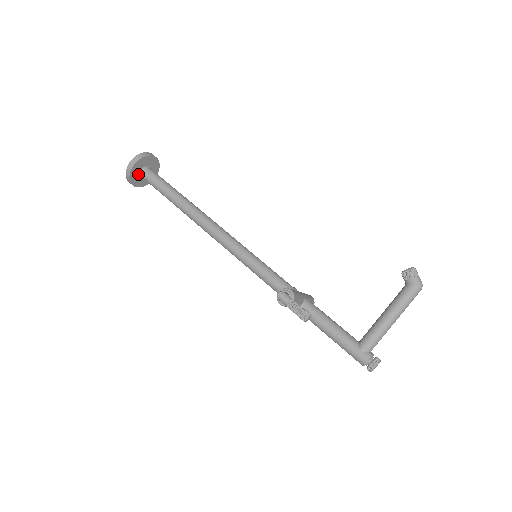
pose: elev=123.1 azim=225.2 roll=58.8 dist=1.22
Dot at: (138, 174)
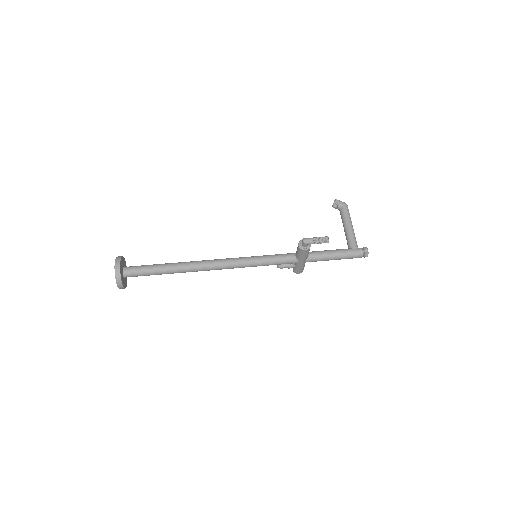
Dot at: (122, 275)
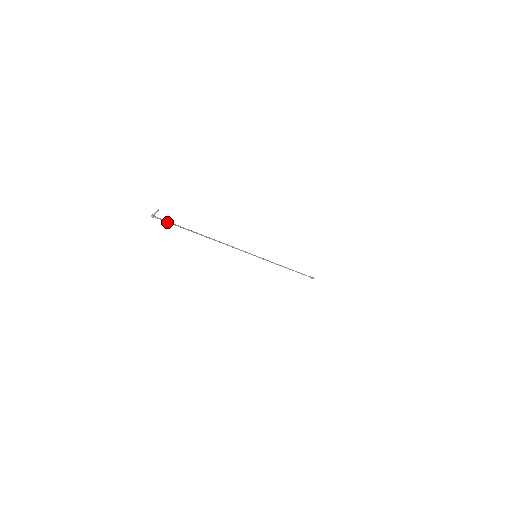
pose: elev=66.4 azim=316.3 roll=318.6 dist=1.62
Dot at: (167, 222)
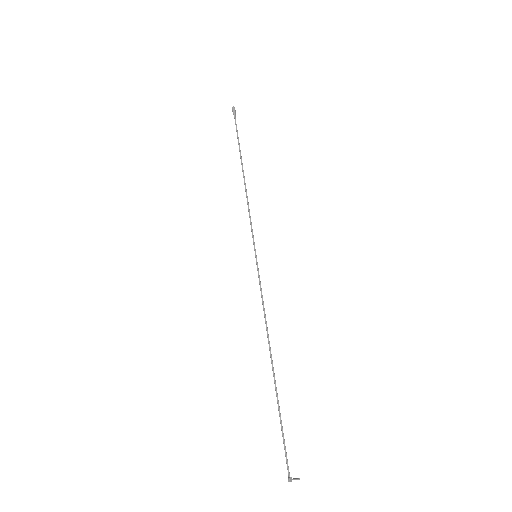
Dot at: (285, 451)
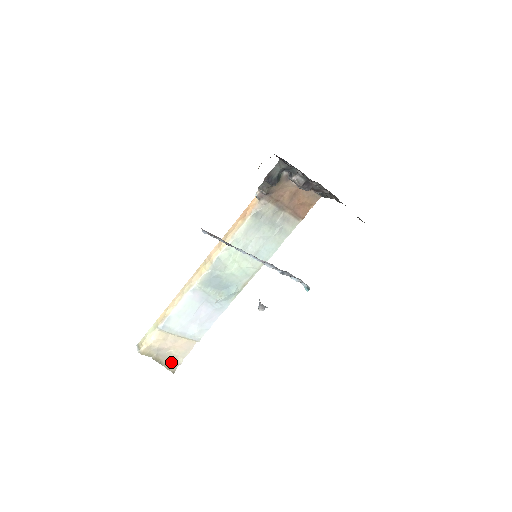
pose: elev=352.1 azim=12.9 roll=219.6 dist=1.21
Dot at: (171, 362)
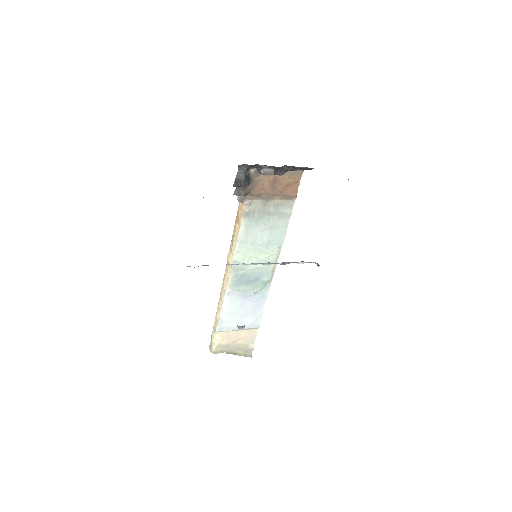
Dot at: (244, 350)
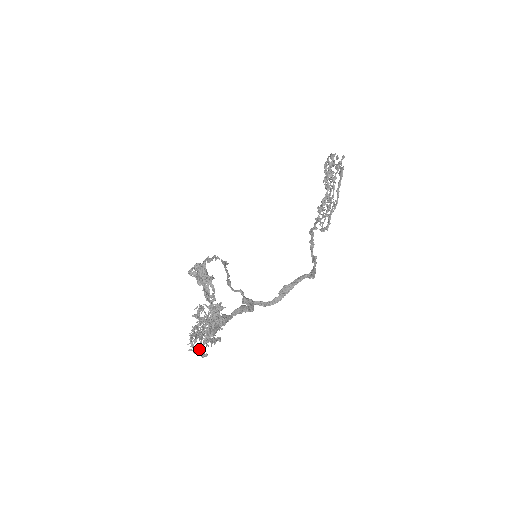
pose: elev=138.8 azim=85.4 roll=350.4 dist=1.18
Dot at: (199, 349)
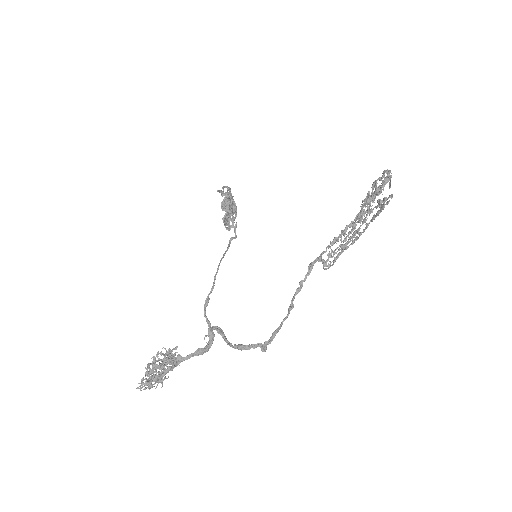
Dot at: occluded
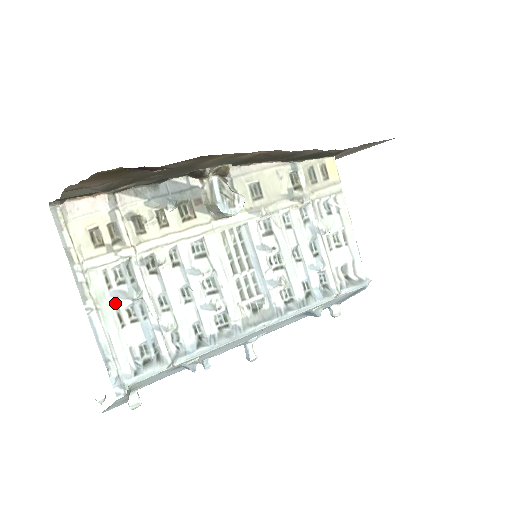
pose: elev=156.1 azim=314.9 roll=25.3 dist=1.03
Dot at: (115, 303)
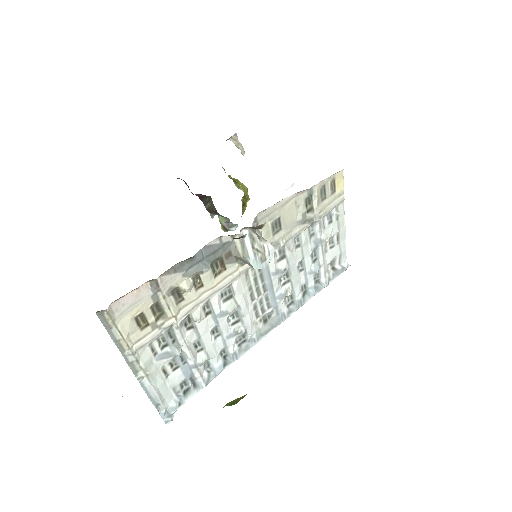
Dot at: (160, 363)
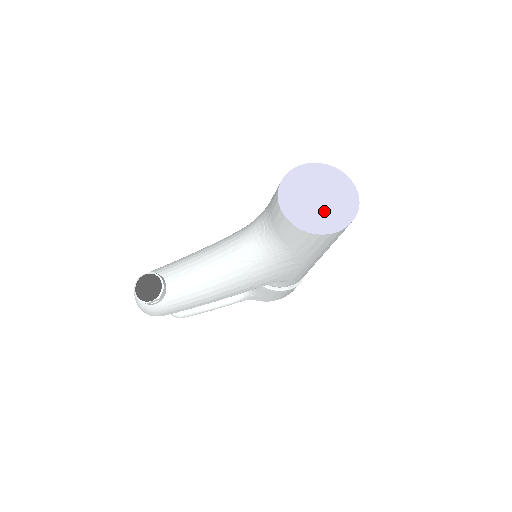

==================================================

* **Stated problem**
Copy every line of the records above word for word, leaving out the pictures.

* **Solution to the exercise**
pose: elev=123.1 azim=225.2 roll=58.8 dist=1.22
Dot at: (138, 174)
Dot at: (122, 275)
pose: elev=66.4 azim=316.3 roll=318.6 dist=1.62
Dot at: (167, 222)
Dot at: (285, 451)
pose: elev=352.1 azim=12.9 roll=219.6 dist=1.21
Dot at: (171, 362)
Dot at: (244, 350)
pose: elev=138.8 azim=85.4 roll=350.4 dist=1.18
Dot at: (199, 349)
Dot at: occluded
pose: elev=156.1 azim=314.9 roll=25.3 dist=1.03
Dot at: (115, 303)
Dot at: (160, 363)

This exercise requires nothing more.